Riel mengambil tas nya. Arlyn menitip pesan pada wali kelas Riel untuk memberikan pesan pada Azel bahwa dia akan pulang sendirian tanpa kedua adiknya seperti biasa hari ini.
Riel masih syok dan hanya berjalan mengikuti langkah Arlyn dalam diam. Abi memasang wajah cemas dan menggenggam tangan Riel. Riel hanya memberikan tolehan. Tapi dia langsung menunduk lagi.
Adrian mengendarai mobil ke rumah Arlyn. Arlyn langsung menyuruh Riel untuk membersihkan dirinya. Ketika Riel selesai mandi dan berpakaian, Azel muncul dari pintu dengan penampilan berantakan. Peluh berada di keningnya. Baju seragamnya basah oleh keringat. Dia pulang dengan berlari.

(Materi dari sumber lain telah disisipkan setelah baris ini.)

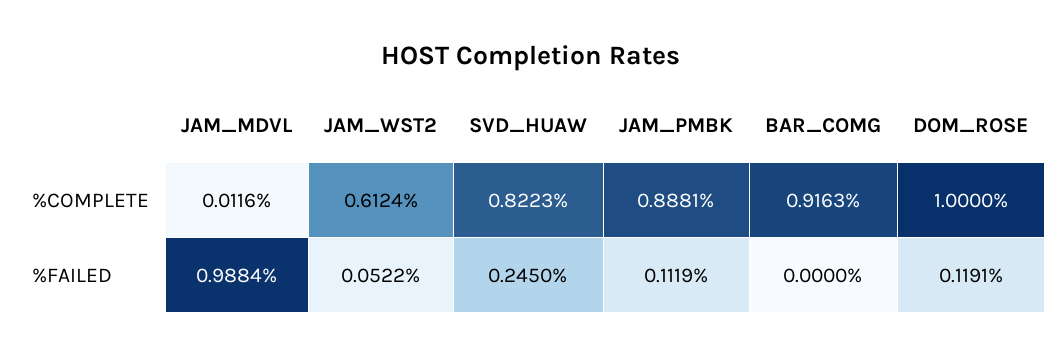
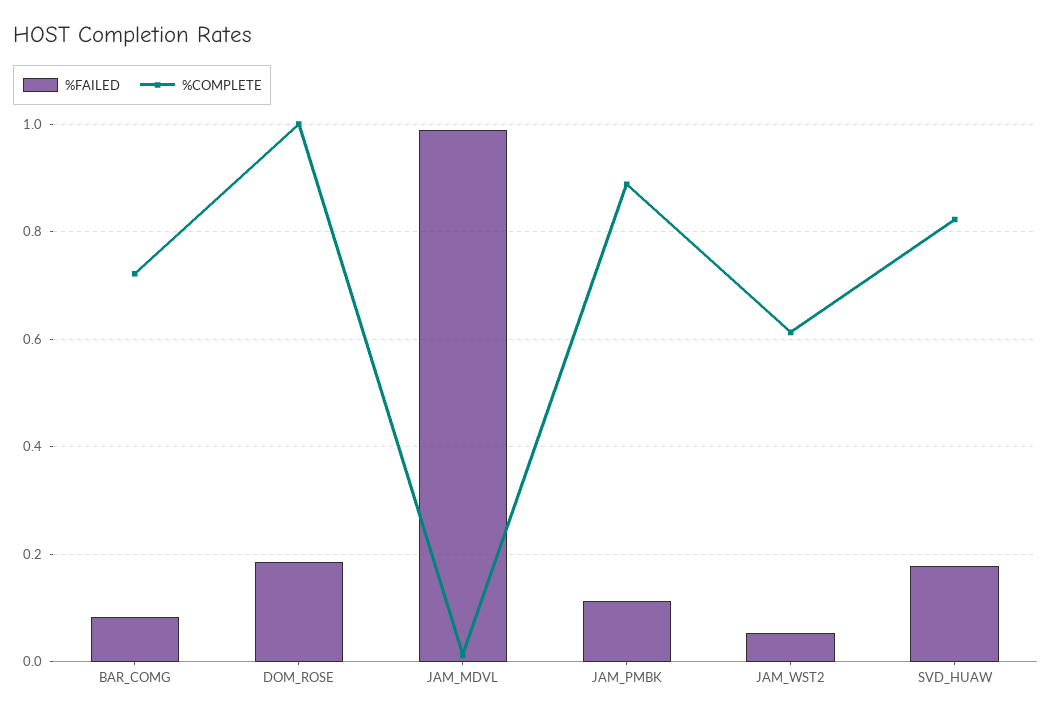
%COMPLETE, BAR_COMG: 0.9163 -> 0.72
%FAILED, SVD_HUAW: 0.245 -> 0.18
%FAILED, BAR_COMG: 0 -> 0.08
%FAILED, DOM_ROSE: 0.1191 -> 0.18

"Riel." bisiknya. Riel melihat itu dan langsung berlari pada Azel. Memeluk saudarinya dan menangis. Azel memeluk Riel. Mengelus elus kepalanya. Menenangkan adiknya. Abi yang duduk di sofa sambil menunduk melihat itu dan ikut bergabung dengan kedua saudaranya. Ketiganya saling berpelukan. Azel dan Abi sama sama memeluk Riel yang menangis.
Adrian menontoni pemandangan itu di kursi meja makan. Anak-anak itu saling ada untuk melengkapi satu sama lain. Adrian bisa melihatnya. Azel sebagai tiang penyangga. Riel sebagai pemersatu. Abi sebagai yang bungsu. Mereka adalah kakak beradik yang bisa menghadapi apapun ketika mereka bersama.
Arlyn yang duduk di seberang Adrian menghela nafas. Sudah lama tidak melihat pemandangan seperti itu. Anak-anak itu tidak pernah menemui masalah sejak tinggal bersamanya. Hari ini berada di luar dugaan. Tapi, selama ketiga anak itu bersama, mereka akan baik-baik saja.
Arlyn mengharapkan itu di dalam hatinya.